= 1973 New York City bomb plot =

Terrorist plot in the United States

On March 4th 1973, Palestinian terrorist group Black September attempted to detonate three car bombs in New York City at the same time Israeli prime minister Golda Meir was set to arrive. The bombs failed to explode. The main suspect, Khalid Duhham Al-Jawary, was not caught until January 1991. The attempted attack was the first such Black September operation within the United States.

==Background==
Black September was formed in 1970, after the Black September conflict between Palestinians and Jordanians erupted in Jordan that same year. In September 1972, it caught world attention with the massacre of 11 Israeli athletes and coaches at the 1972 Summer Olympics in Munich. Israel soon responded with the Mossad assassinations following the Munich massacre. In early March 1973, the group attacked the Saudi embassy in Khartoum, killing the U.S. Ambassador and Deputy Chief of Mission as well as the Belgian Chargé d'affaires.

==Plot==

===Planning===
On January 12, 1973, Khalid Duhham Al-Jawary, described in a federal warrant as a 27-year-old Iraqi linked to Black September but self-described as a Palestinian who grew up in Jordan, flew through Montreal to Boston, and then on to New York City. On January 17 the FBI, acting on a tip received in Tel Aviv, interviewed Al-Jawary about his activities. Al-Jawary claimed to be in flight training at Teterboro Airport, and would leave a month to become a commercial pilot in the Mideast. During his time in New York, Al-Jawary became friendly with a woman named Carol, and used trips to Manhattan with her son Todd in order to reconnoiter targets without arousing suspicion.

===Car bombs===
Just days after the Khartoum killings, around March 4, 1973, Al-Jawary took three rented cars rigged with explosives and placed them around various Israeli targets in the city; one at Fifth Avenue and 47th Street at the First Israel Bank and Trust company, another at Fifth Avenue and 43rd Street at an Israel Discount Bank, and a third at El-Al's cargo terminal at John F. Kennedy International Airport.
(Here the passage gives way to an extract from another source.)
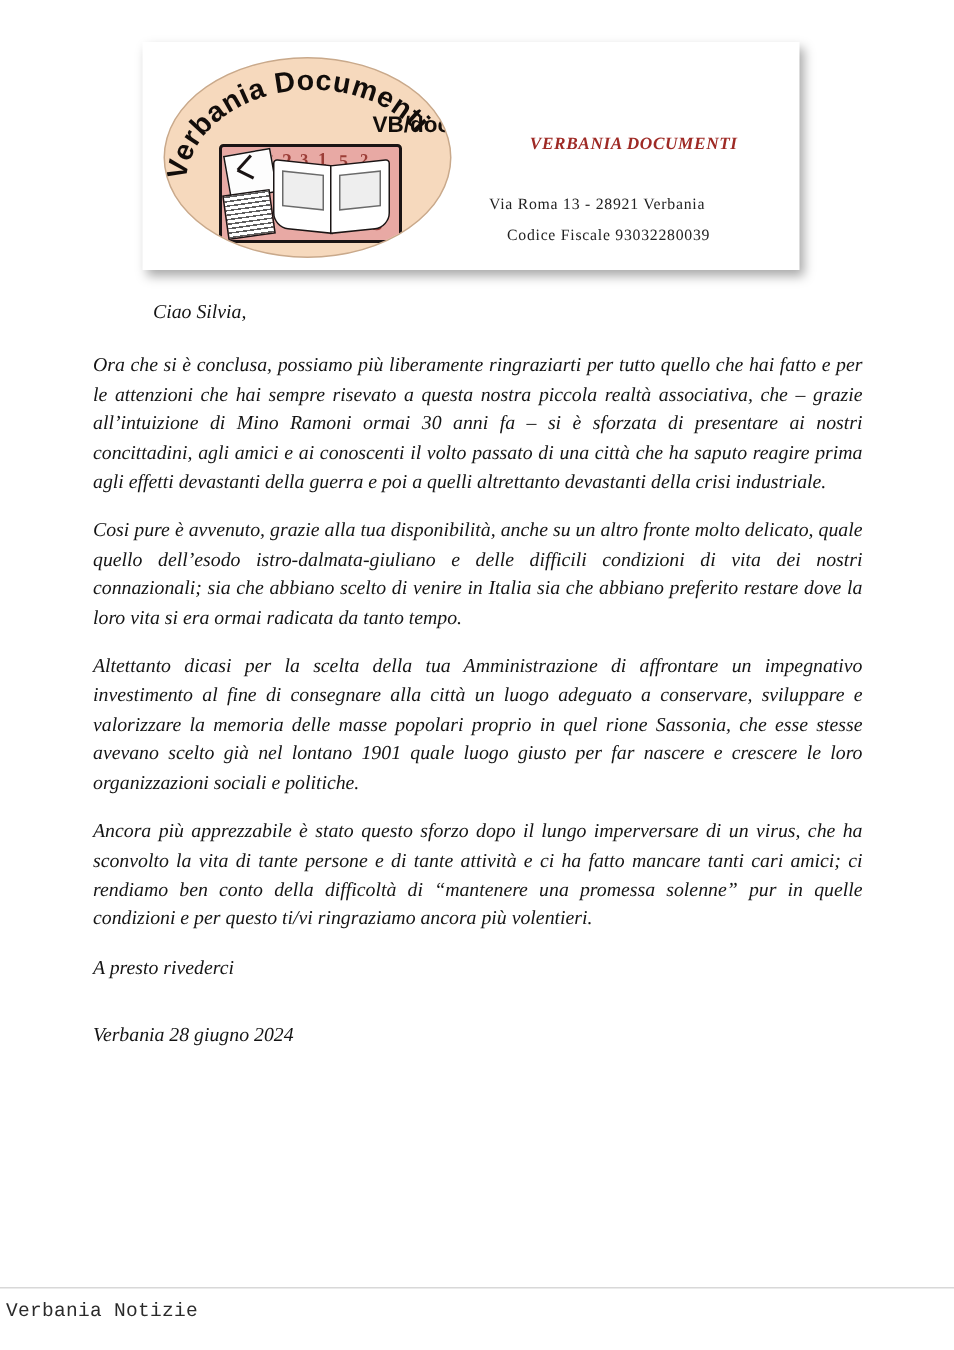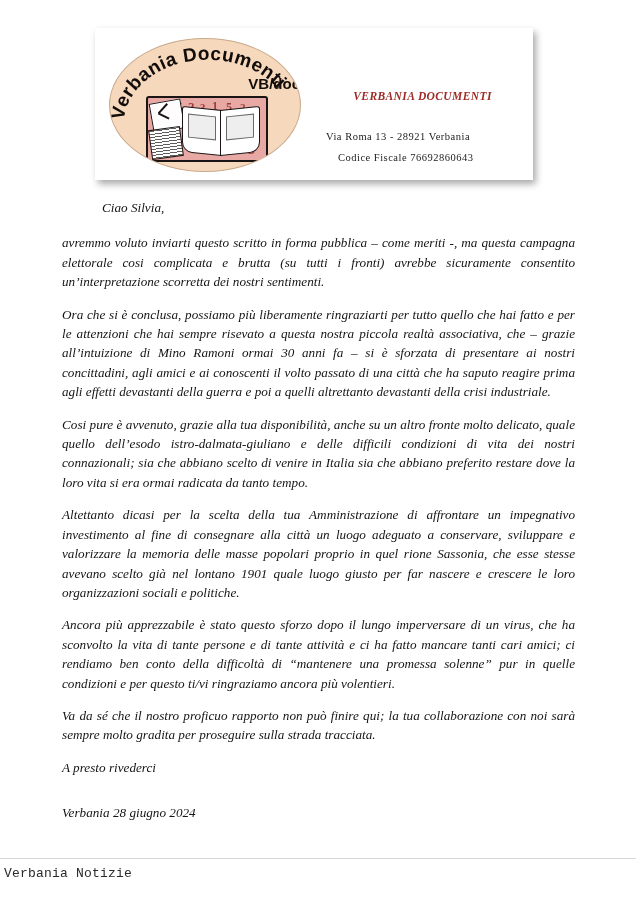"Codice Fiscale 76692860643" div.lh-addr { text: 76692860643 -> 93032280039 }
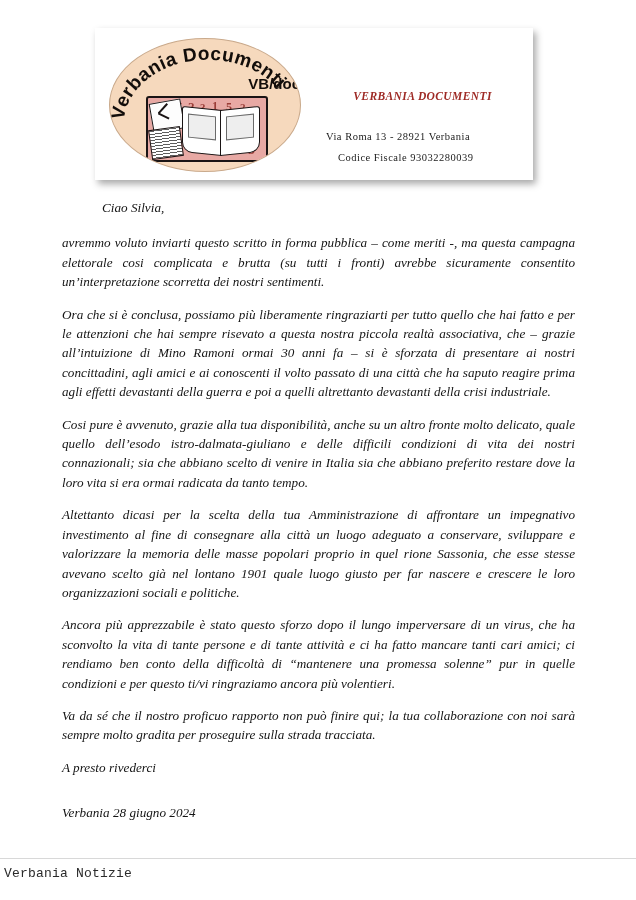"avremmo voluto inviarti questo scritto" p { html: <p>avremmo voluto inviarti questo scritto in forma pubblica – come meriti -, ma questa campagna elettorale cosi complicata e brutta (su tutti i fronti) avrebbe sicuramente consentito un’interpretazione scorretta dei nostri sentimenti.</p> -> none }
The bombs consisted of gasoline, propane tanks, and Semtex, as well as batteries and blasting caps. The two cars on Fifth Avenue had alarm clocks for timing the detonators, whereas the one at JFK, two times as powerful, utilized an advanced electronic timer known as an "e-cell". In addition to the explosives, someone had placed Black September propaganda in the cars, concealed in Hebrew language newspapers.

According to a Federal agent at the time, the explosives were supposed to detonate at noon on March 4 with the arrival of Prime Minister Meir in the city. However, the bombs never detonated, a failure which the FBI ascribed at the time to "an error in the circuitry system."

==Discovery==
According to an Associated Press investigation released in 2009, the National Security Agency had intercepted an encrypted message sent from official Iraqi diplomatic communications in the United States to the Iraqi foreign ministry in Baghdad (and then the Palestine Liberation Organization), which revealed the plot and the bombs' locations. At 7:15 pm on March 6, officials from the FBI and New York Police Department started a search for the car bombs. All three cars were found: the two on Fifth Avenue had been towed and impounded at Pier 56 on March 5, and subsequently discovered on March 7 by their rental agency, while the car at the airport was found early in the morning on March 7 and disabled by NYPD bomb squad member Terence McTigue.

According to the FBI, the detonation of one of the bombs by police caused a fireball 50 to 75 feet high and 25 feet wide, creating a potential fatality zone of 100 yards that could have killed hundreds. They soon issued a warrant for the arrest of the main suspect, Al-Jawary, but also stated publicly at the time, "It would have been a pretty tough job for one man."

==Aftermath==
In the immediate aftermath of the failed attack the FBI launched a massive investigation for the case, codenamed Tribomb. Three hundred FBI agents took part, recovering 60 fingerprints identified as those of Al-Jawary and conducting hundreds of interviews. Despite immediately issuing a warrant for the arrest of Al-Jawary, he managed to escape the country, but in 1991, while flying from Iraq to Tunis for the funeral of Abu Iyad, he was detained in Rome for use of a false Jordanian passport. A few months later Italian authorities handed over custody to the FBI, who flew Al-Jawary to stand trial in Brooklyn. In April 1993, he was sentenced to 30 years in prison. Al-Jawary was released on February 19, 2009 from the U.S. Federal prison system and handed over to U.S. immigration officials.